FINES of £30 will be given to people who don't follow the government's UK lockdown measures.

But anyone handed a penalty for breaking the rules will end up in court if they don't pay.

What can police do?

On Monday, Boris Johnson said tougher restrictions on people's movements during the crisis would be enforced by police and warned those ignoring them would be fined.

Police officers also will have powers to split up gatherings under a ban on meetings of more than two people - excluding those who live together.

On Tuesday, Mr Johnson's official spokesman said: "The Prime Minister issued a clear instruction on behalf of the Government on the actions the public are required to take to help prevent the spread of the virus, protect the NHS and save lives.

"As with existing laws, the overwhelming majority of the public can be expected to follow the rules without any need for enforcement action.

"We would expect that compliance to begin immediately."

The punishment would be a fixed penalty notice initially set at £30 but "we will keep this under review and can increase it significantly if it is necessary to ensure public compliance".

"You would expect the police's focus to be dispersal of groups," the Prime Minister's spokesman said.

The rules 

People are now only entitled to leave their property for:

  • Shopping for basic necessities
  • One form of exercise a day
  • Medical need 
  • To care for a vulnerable person
  • Travelling to work only when absolutely necessary.

What happens if people don't pay?

Failure to pay a penalty notice could be subject to criminal proceedings and a conviction, he added.

Regulations will be made by Thursday at the latest to allow police to issue fines under the 1984 Public Health (Control of Diseases) Act for England and Wales.

The emergency legislation going through the House of Commons will provide equivalent powers to Scotland and Northern Ireland.

What do police say about enforcing it?

The head of Britain's biggest police force, Dame Cressida Dick, told the PA news agency that the "vast majority" of people want to obey the new rules.

Speaking while out meeting officers on patrol in south London, she said her force had been planning how to deal with a pandemic for years, and "even in the darkest of times, to be able to keep people safe and give a good quality policing service".

The Metropolitan Police Commissioner said that once the new legislation is in place: "My view is that my officers will just carry on talking to people and advising people.
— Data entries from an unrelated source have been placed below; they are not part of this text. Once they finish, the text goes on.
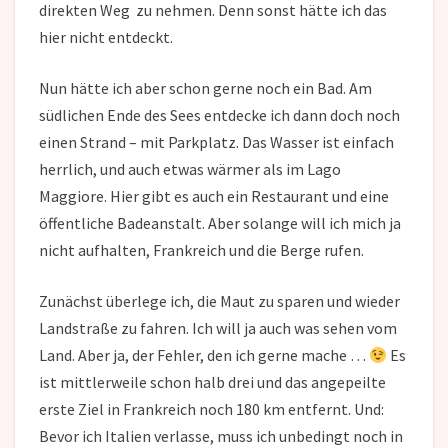
direkten Weg zu nehmen. Denn sonst hätte ich das
hier nicht entdeckt.
Nun hätte ich aber schon gerne noch ein Bad. Am
südlichen Ende des Sees entdecke ich dann doch noch
einen Strand – mit Parkplatz. Das Wasser ist einfach
herrlich, und auch etwas wärmer als im Lago
Maggiore. Hier gibt es auch ein Restaurant und eine
öffentliche Badeanstalt. Aber solange will ich mich ja
nicht aufhalten, Frankreich und die Berge rufen.
Zunächst überlege ich, die Maut zu sparen und wieder
Landstraße zu fahren. Ich will ja auch was sehen vom
Land. Aber ja, der Fehler, den ich gerne mache …
Es
ist mittlerweile schon halb drei und das angepeilte
erste Ziel in Frankreich noch 180 km entfernt. Und:
Bevor ich Italien verlasse, muss ich unbedingt noch in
The vast majority of people want to comply with the law, the vast majority of people want to keep their society safe."

Earlier, Sir Peter Fahy, former chief constable of Greater Manchester Police, told BBC Breakfast there was "a huge amount of clarification needed" on the rules.
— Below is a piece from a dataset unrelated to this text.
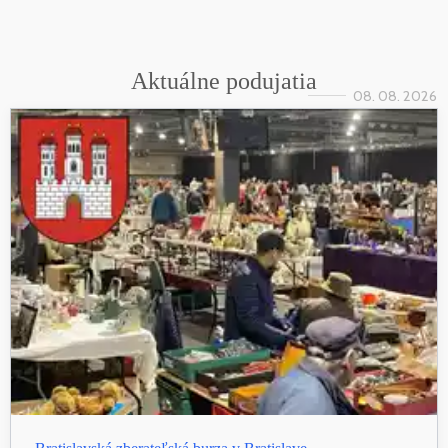
Aktuálne podujatia
08. 08. 2026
Police chiefs warned of phone lines being inundated with calls after Mr Johnson's statement, with questions about what movements are still permitted.

One team in the West Midlands found a group of 20 people having a barbecue despite the new guidelines.

The force's Chief Constable Dave Thompson said the force is "already receiving many calls on potential breaches of these arrangements", and said the public could ring 101 with information about large-scale breaches.

Asked how social distancing rules would be enforced by police, Martin Hewitt, chairman of the National Police Chiefs' Council (NPCC), told BBC Radio 4's Today programme: "Ultimately, if people do refuse to abide by the rules then we will need to enforce them."

However, he said the legislation has not been enacted yet.

The NPCC later said officers would not be deployed on patrol specifically to police social distancing rules but will "remain patrolling their communities as always".

Ken Marsh, chairman of the Metropolitan Police Federation, which represents officers in London, told Sky News the new measures will be a "real challenge" and "very difficult".

He added: "We will be dealing with it, but I'm not sure we will have the resources to be able to see it through."

John Apter, national chairman of the Police Federation of England and Wales, had previously told the PA news agency he "cannot imagine" how officers would police social distancing, adding: "I just cannot rationally think how that would work."